For this, maybe it would be better to explain it in a meeting, but let's us try here. The data estimated samples come from data where we select events with one tight lepton and one loose lepton, or two loose leptons. Events with two loose leptons in data are used to be subtracted from the one tight and one loose lepton region to avoid double counting the QCD contribution. In addition, we use simulated events with one tight and one loose lepton -with two generator level lepton- to subtract the real lepton contamination. In short, neglecting the QCD contribution, we can say that N_fakes=(N_data(tight-loose)-N_MC_dilepton(tight-loose))*fake_rate/(1-fake_rate). We have added the full formula in Section 6.5.

• 6.6 First you have some confusion between the charge misID and the scale factor (the difference between this in MC and data). Then I think there is a factor two missing.

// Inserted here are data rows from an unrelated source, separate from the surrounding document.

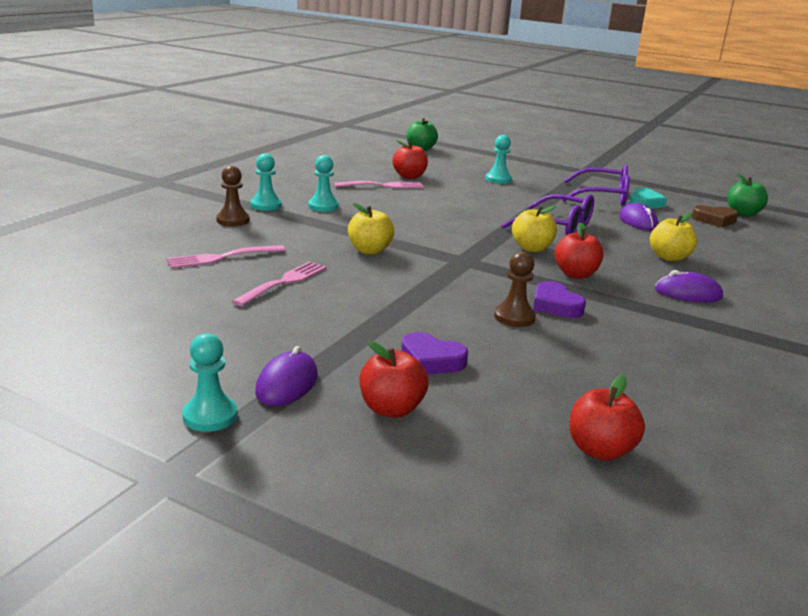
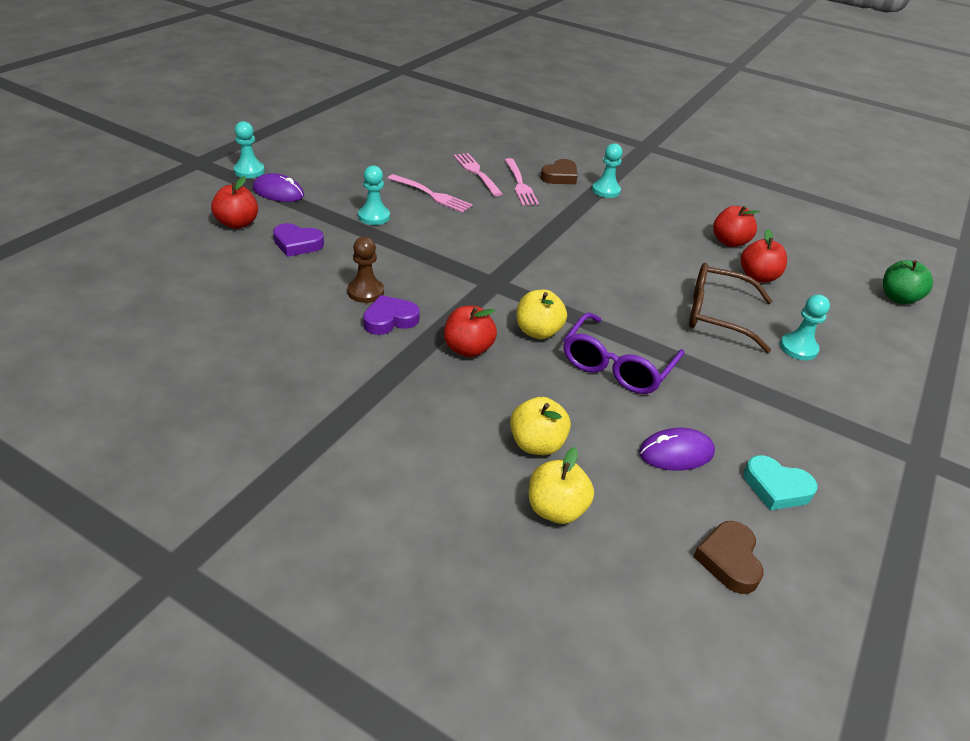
camera: 90 degrees right, 15 degrees up
(233, 220) = (560, 176): brown pawn -> brown heart
(323, 206) = (617, 218): turquoise pawn -> turquoise pawn (374, 216)
(369, 250) = (506, 234): yellow apple -> yellow apple (556, 509)
(382, 186) = (707, 255): pink fork -> pink fork (519, 184)
(431, 360) = (297, 244): purple heart -> purple heart turned 105 degrees counterclockwise
(470, 194) = (716, 315): none -> brown glasses
(600, 450) = (158, 294): red apple -> red apple (729, 242)
(603, 197) = (782, 443): purple glasses -> none
(688, 293) = (423, 426): purple mouse -> none
(743, 214) = (791, 624): green apple -> none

If you use di-lepton events to check the charge, you have 2x the charge ID per lepton. You should divide by two. Of course if you apply later to ee, you recover the 2, but that is not the case for emu. And you should also correct emu. Didn't you check the dependence with Pt?

Unfortunately the explanation was not correct, and it was referring to an earlier stage of the analysis, this has been fixed in the AN, and summarized here too.The charge mis-ID rate is measured in 5 eta bins taking into account all combinations, i.e. there are 25 different eta1-eta2 regions and 5 charge mis-ID rates to measure. A chi2 fit is performed to obtain the charge mis-ID rates in data and simulation. No significant pt scale factor dependence was found, as shown in the attached figure.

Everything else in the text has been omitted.